The same fatiguing set of contractions was done by each group and a test ensured that all subjects performed the same workload. As a muscle contracts, the hemoglobin in the blood releases its oxygen through the small capillaries and breathing replaces the oxygen used. The oxygen is used by the muscle mitochondria to make energy fuel for the exercising muscle.

The fibromyalgia patients differed in two ways: the amount of oxygen consumed by the exercise (but same workload) was less and there was a time delay for the hemoglobin to fill back up with oxygen. It’s as though the muscles continued to consume oxygen after the exercise stopped in the fibromyalgia group.
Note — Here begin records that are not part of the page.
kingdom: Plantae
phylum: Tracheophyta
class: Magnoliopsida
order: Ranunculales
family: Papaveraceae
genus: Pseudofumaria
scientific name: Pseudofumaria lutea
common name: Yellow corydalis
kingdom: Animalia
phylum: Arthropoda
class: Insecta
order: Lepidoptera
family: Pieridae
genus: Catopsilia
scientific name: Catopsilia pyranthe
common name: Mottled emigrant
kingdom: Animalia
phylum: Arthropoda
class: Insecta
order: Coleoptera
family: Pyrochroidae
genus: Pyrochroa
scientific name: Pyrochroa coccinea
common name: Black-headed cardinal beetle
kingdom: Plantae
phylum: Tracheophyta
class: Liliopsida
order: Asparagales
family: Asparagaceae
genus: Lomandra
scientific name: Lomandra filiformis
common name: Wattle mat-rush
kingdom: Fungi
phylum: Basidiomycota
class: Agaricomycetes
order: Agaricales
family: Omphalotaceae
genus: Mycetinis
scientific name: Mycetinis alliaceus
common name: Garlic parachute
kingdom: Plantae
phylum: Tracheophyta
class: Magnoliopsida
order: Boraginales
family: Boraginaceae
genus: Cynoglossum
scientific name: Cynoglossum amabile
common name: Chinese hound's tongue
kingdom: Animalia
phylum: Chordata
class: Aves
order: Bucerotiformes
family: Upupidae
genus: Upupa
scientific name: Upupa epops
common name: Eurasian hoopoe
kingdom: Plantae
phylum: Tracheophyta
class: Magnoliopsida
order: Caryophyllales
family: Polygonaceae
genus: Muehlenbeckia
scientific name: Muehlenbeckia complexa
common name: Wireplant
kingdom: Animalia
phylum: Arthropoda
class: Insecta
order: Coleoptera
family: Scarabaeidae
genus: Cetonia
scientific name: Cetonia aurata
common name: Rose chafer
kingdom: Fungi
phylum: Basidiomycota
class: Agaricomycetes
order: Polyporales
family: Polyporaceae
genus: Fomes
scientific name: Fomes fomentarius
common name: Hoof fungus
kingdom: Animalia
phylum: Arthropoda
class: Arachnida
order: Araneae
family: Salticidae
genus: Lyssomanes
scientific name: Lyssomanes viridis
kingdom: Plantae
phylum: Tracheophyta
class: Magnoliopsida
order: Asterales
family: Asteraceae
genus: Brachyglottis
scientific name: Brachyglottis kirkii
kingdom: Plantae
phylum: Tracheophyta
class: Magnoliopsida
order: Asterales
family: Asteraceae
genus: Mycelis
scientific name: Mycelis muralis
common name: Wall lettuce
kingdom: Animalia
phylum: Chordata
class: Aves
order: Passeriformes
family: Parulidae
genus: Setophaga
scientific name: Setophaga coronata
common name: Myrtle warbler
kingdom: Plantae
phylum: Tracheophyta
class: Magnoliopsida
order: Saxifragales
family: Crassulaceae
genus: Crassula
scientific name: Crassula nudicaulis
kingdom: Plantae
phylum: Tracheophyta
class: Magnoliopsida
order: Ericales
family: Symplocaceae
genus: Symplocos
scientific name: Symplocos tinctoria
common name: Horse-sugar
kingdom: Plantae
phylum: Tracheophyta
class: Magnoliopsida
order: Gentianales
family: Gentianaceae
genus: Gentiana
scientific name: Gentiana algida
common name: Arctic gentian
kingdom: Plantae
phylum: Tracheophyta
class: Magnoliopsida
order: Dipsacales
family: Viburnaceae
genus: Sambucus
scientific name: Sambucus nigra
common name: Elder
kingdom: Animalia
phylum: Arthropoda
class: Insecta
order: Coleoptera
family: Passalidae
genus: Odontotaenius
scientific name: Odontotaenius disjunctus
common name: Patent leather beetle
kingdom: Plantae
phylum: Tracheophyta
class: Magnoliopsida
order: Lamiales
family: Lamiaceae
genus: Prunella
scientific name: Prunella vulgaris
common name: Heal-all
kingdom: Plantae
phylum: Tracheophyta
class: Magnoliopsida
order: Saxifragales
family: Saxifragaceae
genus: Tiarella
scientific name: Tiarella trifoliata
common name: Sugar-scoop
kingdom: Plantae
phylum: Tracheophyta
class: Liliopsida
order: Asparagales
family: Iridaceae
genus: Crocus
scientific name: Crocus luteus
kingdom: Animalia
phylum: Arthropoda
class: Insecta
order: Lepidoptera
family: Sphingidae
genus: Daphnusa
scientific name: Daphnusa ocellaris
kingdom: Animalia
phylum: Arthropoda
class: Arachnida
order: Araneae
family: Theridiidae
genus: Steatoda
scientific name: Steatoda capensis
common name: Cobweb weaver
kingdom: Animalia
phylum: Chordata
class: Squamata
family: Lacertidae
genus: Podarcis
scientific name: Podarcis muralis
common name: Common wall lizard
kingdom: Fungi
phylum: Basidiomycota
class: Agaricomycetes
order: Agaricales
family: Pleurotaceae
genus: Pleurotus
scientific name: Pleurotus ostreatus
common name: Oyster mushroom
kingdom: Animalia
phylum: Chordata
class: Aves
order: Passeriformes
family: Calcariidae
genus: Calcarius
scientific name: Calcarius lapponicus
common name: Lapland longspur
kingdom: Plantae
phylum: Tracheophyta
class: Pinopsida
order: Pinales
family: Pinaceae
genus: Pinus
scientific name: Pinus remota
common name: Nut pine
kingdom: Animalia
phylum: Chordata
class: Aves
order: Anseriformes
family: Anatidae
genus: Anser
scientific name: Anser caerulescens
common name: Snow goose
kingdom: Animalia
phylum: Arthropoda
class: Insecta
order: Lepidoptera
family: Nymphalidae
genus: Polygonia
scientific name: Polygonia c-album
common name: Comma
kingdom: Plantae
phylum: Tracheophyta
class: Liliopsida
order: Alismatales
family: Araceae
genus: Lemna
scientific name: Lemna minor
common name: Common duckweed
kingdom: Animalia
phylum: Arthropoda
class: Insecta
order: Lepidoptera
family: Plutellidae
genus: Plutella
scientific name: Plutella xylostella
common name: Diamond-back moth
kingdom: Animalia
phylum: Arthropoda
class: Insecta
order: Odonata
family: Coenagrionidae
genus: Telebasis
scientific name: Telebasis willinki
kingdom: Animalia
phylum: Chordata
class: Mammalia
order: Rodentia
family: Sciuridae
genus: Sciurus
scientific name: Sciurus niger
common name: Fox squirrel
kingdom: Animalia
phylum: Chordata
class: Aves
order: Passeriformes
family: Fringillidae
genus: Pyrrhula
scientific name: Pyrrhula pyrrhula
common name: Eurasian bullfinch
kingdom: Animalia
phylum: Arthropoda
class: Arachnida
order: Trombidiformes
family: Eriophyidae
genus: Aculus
In other words, an oxygen debt occurred because there was not enough supplied during exercise.

Muscle biopsies in the same subjects were examined in a second study.⁷ “The most pronounced difference in muscle between subjects with fibromyalgia and healthy controls in this study was reduced capillary density in fibromyalgia,” says Yu. In addition, the number of smaller-sized muscle fibers was greater and the enzyme needed to consume oxygen was less. All these factors enhanced the exercise-induced fatigue in fibromyalgia.

Reducing Burnout

Use warm water to reduce MTP-related tension and increase muscle blood flow. The heat coupled with any daytime medications you take for discomfort should improve the shift-work processes within your muscles so they do not wear out as quickly. However, eliminating your MTPs will produce the best results.

What can you do about the reduced number of capillaries and oxygen debt in your muscles? Take lots of breaks during very mild aerobics to accommodate the lag in oxygen delivery. To build stronger muscles and more capillaries, try lots of repetitions with next to no resistance. As you will read in the section on strengthening, you can then move up to using elastic strips.

1. Alonso-Blanco C, et al. Clin J Pain 27:405-13, 2011.
2. Ge HY, et al. Pain Med 13:957-64, 2012.
3. Ibarra JM, et al. J Pain 12:282-8, 2011.
4. Falla D, et al. J Electromyogr Kinesiol 20:457-64, 2010.
5. Sikdar S, et al. Arch Phys Med Rehabil 90:1829-38, 2009.
6. Shang Y, et al. Arthritis Res Ther 14(6):R236, 2012.
7. Srikuea R, et al. Arthritis Rheum 65(2):519-28, 2013.